### Exercise prompt
Your response is a verbatim copy of the listing, stripped of its images.

### Data segment

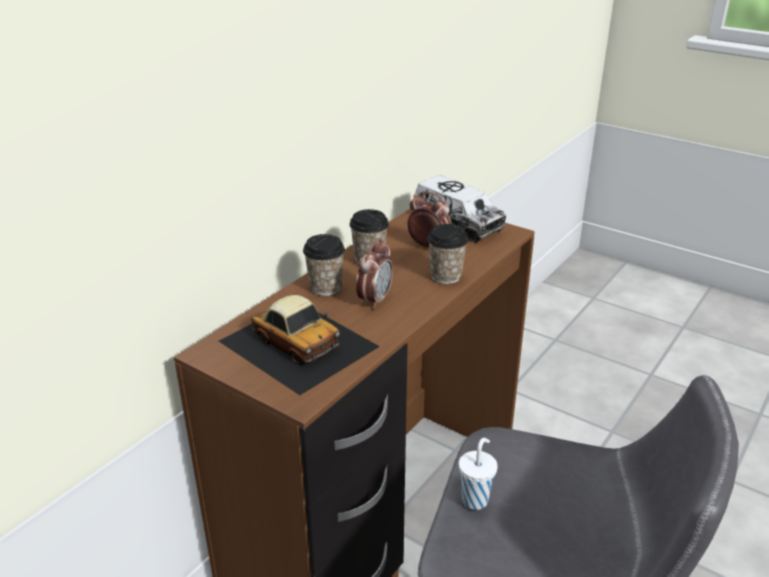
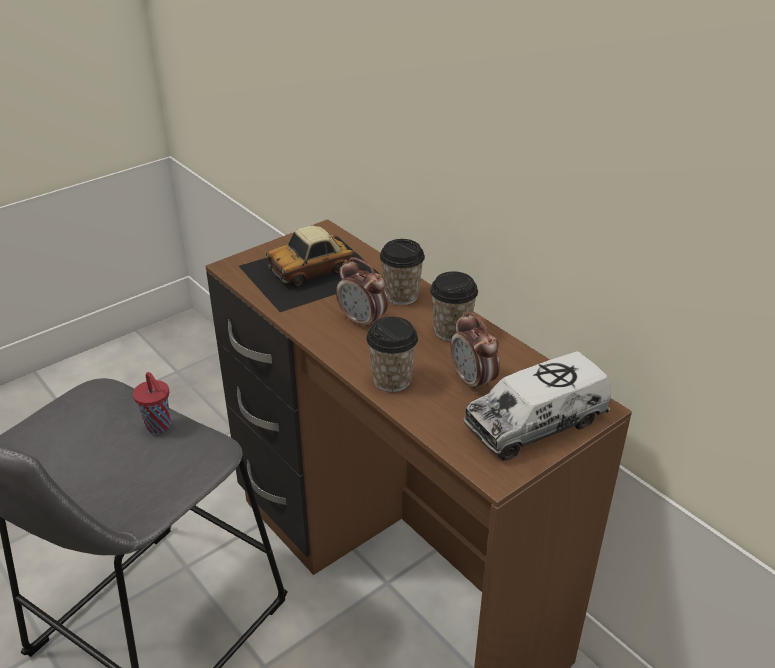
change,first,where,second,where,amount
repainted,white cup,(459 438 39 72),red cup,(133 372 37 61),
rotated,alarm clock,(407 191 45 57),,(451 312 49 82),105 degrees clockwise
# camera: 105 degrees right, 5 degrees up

### Solution to this exercise
change,first,where,second,where,amount
repainted,white cup,(459 438 39 72),red cup,(133 372 37 61),
rotated,alarm clock,(407 191 45 57),,(451 312 49 82),105 degrees clockwise
# camera: 105 degrees right, 5 degrees up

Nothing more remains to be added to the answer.